|Graphic by Park Gee-young|
Expectations that the Korean economy will recover its traditional growth rate of 4 percent have been buoyed by improvements in several measures of the country’s productivity, boosting local business sentiment.
Data compiled by Statistics Korea recently showed that three main areas of economic activity ― investment, consumption and industrial production ― increased, with the manufacturing sector, the country’s prime growth driver, making a comeback.
Korea’s industrial production in August reached a record high, entering positive territory after nine months of slowdown.
Korea saw its manufacturing industry increase its production by 1.8 percent in August from the previous month, with its plant operation ratio close to 77 percent.

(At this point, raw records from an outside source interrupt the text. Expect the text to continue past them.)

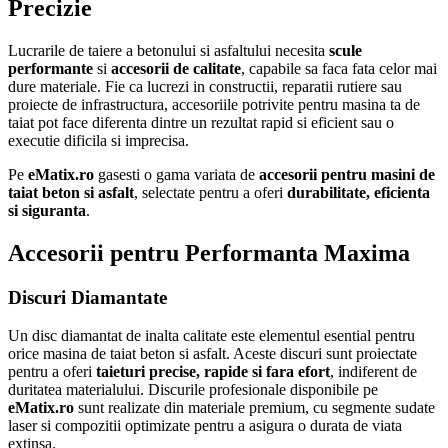
Precizie
Lucrarile de taiere a betonului si asfaltului necesita
scule
performante
si
accesorii de calitate
, capabile sa faca fata celor mai
dure materiale. Fie ca lucrezi in constructii, reparatii rutiere sau
proiecte de infrastructura, accesoriile potrivite pentru masina ta de
taiat pot face diferenta dintre un rezultat rapid si eficient sau o
executie dificila si imprecisa.
Pe
eMatix.ro
gasesti o gama variata de
accesorii pentru masini de
taiat beton si asfalt
, selectate pentru a oferi
durabilitate, eficienta
si siguranta
.
Accesorii pentru Performanta Maxima
Discuri Diamantate
Un disc diamantat de inalta calitate este elementul esential pentru
orice masina de taiat beton si asfalt. Aceste discuri sunt proiectate
pentru a oferi
taieturi precise, rapide si fara efort
, indiferent de
duritatea materialului. Discurile profesionale disponibile pe
eMatix.ro
sunt realizate din materiale premium, cu segmente sudate
laser si compozitii optimizate pentru a asigura o durata de viata
extinsa.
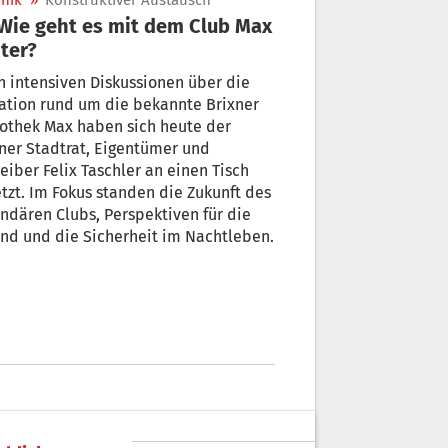
nik
»
Konstruktiver Austausch
ter?
 intensiven Diskussionen über die
ation rund um die bekannte Brixner
othek Max haben sich heute der
ner Stadtrat, Eigentümer und
eiber Felix Taschler an einen Tisch
tzt. Im Fokus standen die Zukunft des
ndären Clubs, Perspektiven für die
nd und die Sicherheit im Nachtleben.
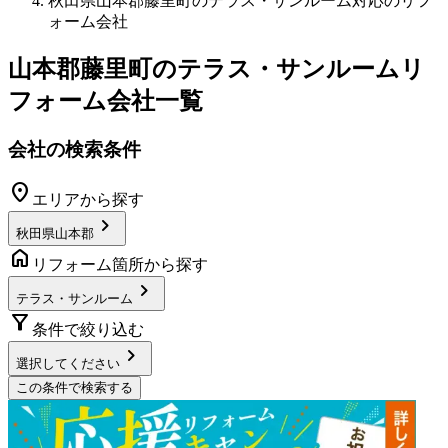
秋田県山本郡藤里町のテラス・サンルーム対応のリフ
ォーム会社
山本郡藤里町
の
テラス・サンルームリ
フォーム
会社一覧
会社の検索条件
location_on
エリアから探す
chevron_right
秋田県山本郡
home
リフォーム箇所から探す
chevron_right
テラス・サンルーム
filter_alt
条件で絞り込む
chevron_right
選択してください
この条件で検索する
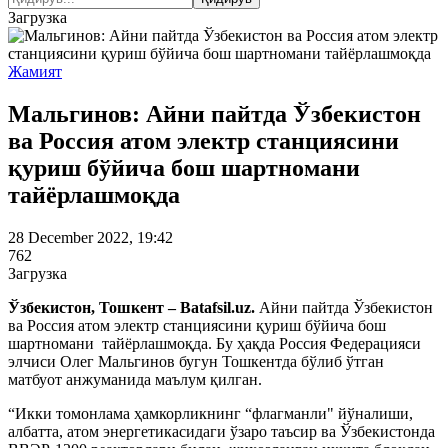
Загрузка
Жамият
Мальгинов: Айни пайтда Ўзбекистон
ва Россия атом электр станциясини
қуриш бўйича бош шартномани
тайёрлашмоқда
28 December 2022, 19:42
762
Загрузка
Ўзбекистон, Тошкент – Batafsil.uz.
Айни пайтда Ўзбекистон
ва Россия атом электр станциясини қуриш бўйича бош
шартномани тайёрлашмоқда. Бу ҳақда Россия Федерацияси
элчиси Олег Мальгинов бугун Тошкентда бўлиб ўтган
матбуот анжуманида маълум қилган.
“Икки томонлама ҳамкорликнинг “флагманли" йўналиши,
албатта, атом энергетикасидаги ўзаро таъсир ва Ўзбекистонда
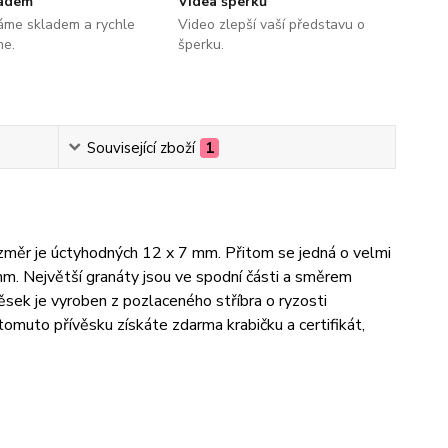
ladem
Videa šperků
áme skladem a rychle
Video zlepší vaší představu o
me.
šperku.
Související zboží
1
změr je úctyhodných 12 x 7 mm. Přitom se jedná o velmi
mm. Největší granáty jsou ve spodní části a směrem
ěsek je vyroben z pozlaceného stříbra o ryzosti
omuto přívěsku získáte zdarma krabičku a certifikát,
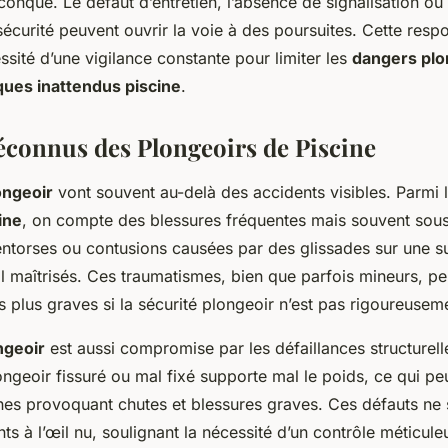
onque. Le défaut d’entretien, l’absence de signalisation ou
curité peuvent ouvrir la voie à des poursuites. Cette respo
ssité d’une vigilance constante pour limiter les
dangers plo
ques inattendus piscine
.
connus des Plongeoirs de Piscine
ongeoir
vont souvent au-delà des accidents visibles. Parmi 
ine
, on compte des blessures fréquentes mais souvent sou
ntorses ou contusions causées par des glissades sur une 
l maîtrisés. Ces traumatismes, bien que parfois mineurs, p
 plus graves si la sécurité plongeoir n’est pas rigoureusem
ngeoir
est aussi compromise par les défaillances structurell
ngeoir fissuré ou mal fixé supporte mal le poids, ce qui pe
nes provoquant chutes et blessures graves. Ces défauts ne 
ts à l’œil nu, soulignant la nécessité d’un contrôle méticuleu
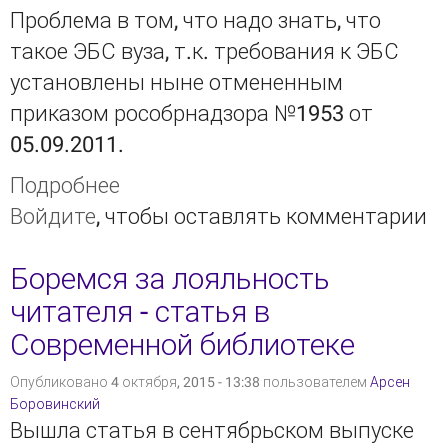
Проблема в том, что надо знать, что
такое ЭБС вуза, т.к. требования к ЭБС
установлены ныне отмененным
приказом рособрнадзора №1953 от
05.09.2011.
Подробнее
о Что такое ЭБС вуза в 636
Войдите
, чтобы оставлять комментарии
приказе минобра
Боремся за лояльность
читателя - статья в
Современной библиотеке
Опубликовано 4 октября, 2015 - 13:38 пользователем
Арсен
Боровинский
Вышла статья в сентябрьском выпуске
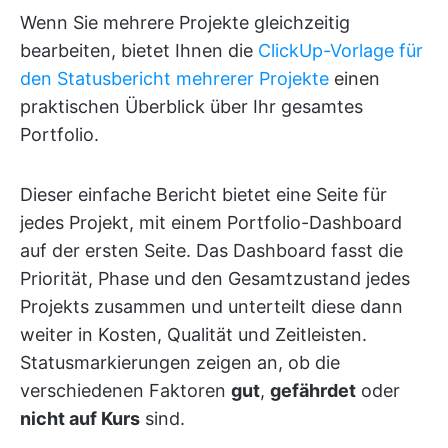
Wenn Sie mehrere Projekte gleichzeitig
bearbeiten, bietet Ihnen die
ClickUp-Vorlage für
den Statusbericht mehrerer Projekte
einen
praktischen Überblick über Ihr gesamtes
Portfolio.
Dieser einfache Bericht bietet eine Seite für
jedes Projekt, mit einem Portfolio-Dashboard
auf der ersten Seite. Das Dashboard fasst die
Priorität, Phase und den Gesamtzustand jedes
Projekts zusammen und unterteilt diese dann
weiter in Kosten, Qualität und Zeitleisten.
Statusmarkierungen zeigen an, ob die
verschiedenen Faktoren
gut
,
gefährdet
oder
nicht auf Kurs
sind.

This is the fastest growth since November last year, when the increase was 2.1 percent, after which global uncertainties weighed the sector down. The HSBC Korea PMI rose to 49.7 in September, the highest in four months.

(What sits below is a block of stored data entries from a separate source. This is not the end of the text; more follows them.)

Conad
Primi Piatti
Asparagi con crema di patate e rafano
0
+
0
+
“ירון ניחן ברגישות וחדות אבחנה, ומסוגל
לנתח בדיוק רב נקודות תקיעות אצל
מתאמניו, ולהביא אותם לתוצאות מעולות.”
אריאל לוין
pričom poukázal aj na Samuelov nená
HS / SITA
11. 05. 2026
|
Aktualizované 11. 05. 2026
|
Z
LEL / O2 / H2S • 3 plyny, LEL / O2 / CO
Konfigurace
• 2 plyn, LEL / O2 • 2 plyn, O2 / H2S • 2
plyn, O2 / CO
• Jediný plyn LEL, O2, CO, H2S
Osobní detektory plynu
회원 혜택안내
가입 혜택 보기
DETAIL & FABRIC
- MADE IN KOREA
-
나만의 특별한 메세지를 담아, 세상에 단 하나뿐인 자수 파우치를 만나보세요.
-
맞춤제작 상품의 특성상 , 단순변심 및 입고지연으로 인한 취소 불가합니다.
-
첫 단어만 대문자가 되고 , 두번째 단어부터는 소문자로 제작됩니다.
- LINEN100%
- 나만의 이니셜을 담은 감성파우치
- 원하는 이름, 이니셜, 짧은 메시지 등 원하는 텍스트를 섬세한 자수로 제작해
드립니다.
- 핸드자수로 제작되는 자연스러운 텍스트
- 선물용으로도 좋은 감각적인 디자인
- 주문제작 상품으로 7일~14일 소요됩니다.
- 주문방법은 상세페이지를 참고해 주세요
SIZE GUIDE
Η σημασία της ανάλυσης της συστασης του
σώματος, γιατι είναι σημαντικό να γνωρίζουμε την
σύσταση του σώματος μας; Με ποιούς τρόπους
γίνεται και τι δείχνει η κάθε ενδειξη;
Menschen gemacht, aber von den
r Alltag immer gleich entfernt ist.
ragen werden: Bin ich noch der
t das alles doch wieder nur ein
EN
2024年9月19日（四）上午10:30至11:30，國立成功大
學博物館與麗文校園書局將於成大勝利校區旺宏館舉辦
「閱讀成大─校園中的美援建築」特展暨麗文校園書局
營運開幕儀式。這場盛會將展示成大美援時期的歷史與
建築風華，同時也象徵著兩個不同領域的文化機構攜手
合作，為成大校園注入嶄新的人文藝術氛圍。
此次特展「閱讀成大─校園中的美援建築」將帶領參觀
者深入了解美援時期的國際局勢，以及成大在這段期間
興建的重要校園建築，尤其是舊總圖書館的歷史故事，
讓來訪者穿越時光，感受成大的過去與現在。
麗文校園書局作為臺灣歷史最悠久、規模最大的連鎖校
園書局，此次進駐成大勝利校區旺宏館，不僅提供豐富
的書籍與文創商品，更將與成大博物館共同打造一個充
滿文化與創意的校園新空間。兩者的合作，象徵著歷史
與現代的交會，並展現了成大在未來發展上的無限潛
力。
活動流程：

Recent production recovery marks a vital boost to the country’s economic output, which has been backed mostly by exports, overseas sales and government spending since the global financial crisis.

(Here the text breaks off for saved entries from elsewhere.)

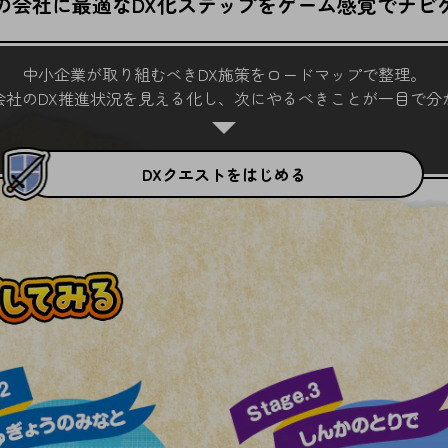
の会社に最適な
DX化ステップを
ゲーム感覚でナビ
中小企業が取り組むべきDX施策をロードマップで整理。
会社のDX推進状況を見える化し、次にやるべきことが一目で分
DXクエストをはじめる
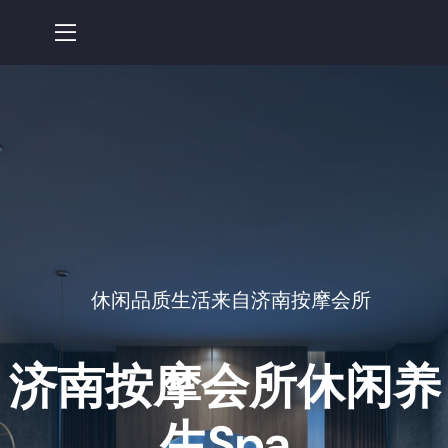
休闲品质生活来自济南按摩会所
济南按摩会所
休闲养
生spa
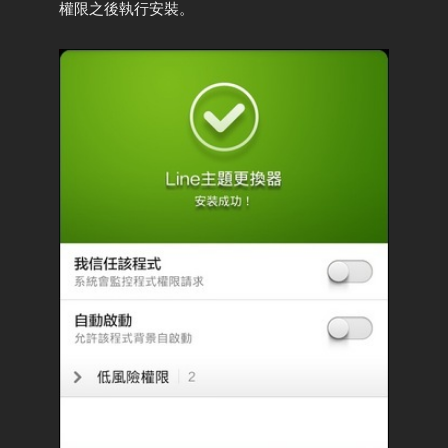
權限之後執行安裝。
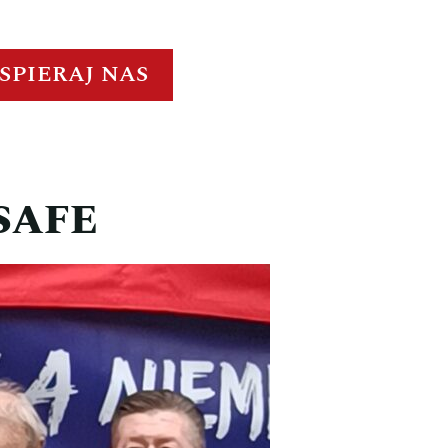
SPIERAJ NAS
 SAFE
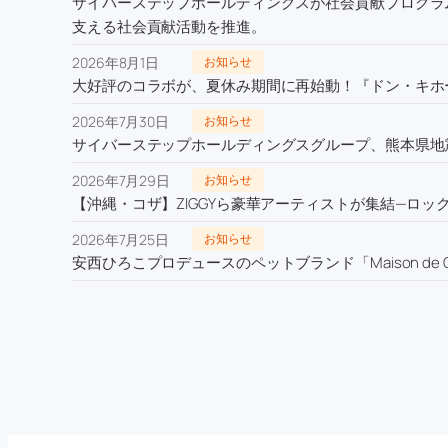
サイバーステップホールディングスが社会貢献プログラム
支える社会貢献活動を推進。
2026年8月1日
お知らせ
大好評のコラボが、夏休み期間に再始動！『ドン・キホー
2026年7月30日
お知らせ
サイバーステップホールディングスグループ、熊本県地
2026年7月29日
お知らせ
【沖縄・コザ】ZIGGYら豪華アーティストが集結—ロックの
2026年7月25日
お知らせ
安西ひろこプロデュースのペットブランド「Maison de C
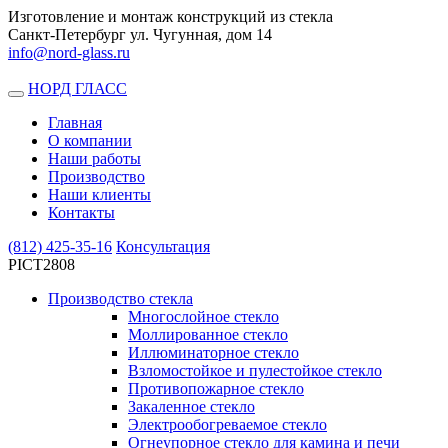
Изготовление и монтаж конструкций из стекла
Санкт-Петербург ул. Чугунная, дом 14
info@nord-glass.ru
НОРД ГЛАСС
Toggle
navigation
Главная
О компании
Наши работы
Производство
Наши клиенты
Контакты
(812)
425-35-16
Консультация
PICT2808
Производство стекла
Многослойное стекло
Моллированное стекло
Иллюминаторное стекло
Взломостойкое и пулестойкое стекло
Противопожарное стекло
Закаленное стекло
Электрообогреваемое стекло
Огнеупорное стекло для камина и печи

Increased manufacturing is expected to lead to increased private investment. Data showed an increase in facility and equipment investments of 0.2 percent on-month in August compared with a contraction of 2.7 percent in July this year.
The increase was mostly attributable to the airline industry boosting their investments in logistics equipment and airplanes, the statistics bureau noted, adding that construction investment also grew.
Private consumption also showed improvements with retail sales increasing over the last three months, a sign that could boost the multiplier effect of the country’s growth.
Statistics Korea officials said data was “positive” on all sides of the economy, with monetary and fiscal stimulus yet to affect the market.
The Bank of Korea mentioned that a rate cut in May, which was to support the government’s fiscal measures, would rejuvenate the market toward the end of this year as it generally takes at least six months to see the effects of its monetary policy.
The government, meanwhile, frontloaded about 60 percent of its spending for rapid recovery in the first half to help the economy come out of the low-growth trap.
However, analysts and government officials said it was too early to say that Korea was finally on track toward 4 percent growth due to external uncertainties regarding quantitative easing and government shutdown in the U.S.
“While there was a broad improvement across the key sub-indices, many sub-indices remained in contraction territory,” HSBC Global Research said in a report.
“This, alongside the weaker than expected trade data for September, provides a clear reminder to markets that the upward momentum underpinning Korea’s economic recovery is still rather slow,” it added.
The Asian Development Bank revised down Korea’s growth projection for next year from 3.7 percent to 3.5 percent due to a slowdown in India and China, Asia’s main growth economies, and an expected phase-out of the U.S. monetary stimulus.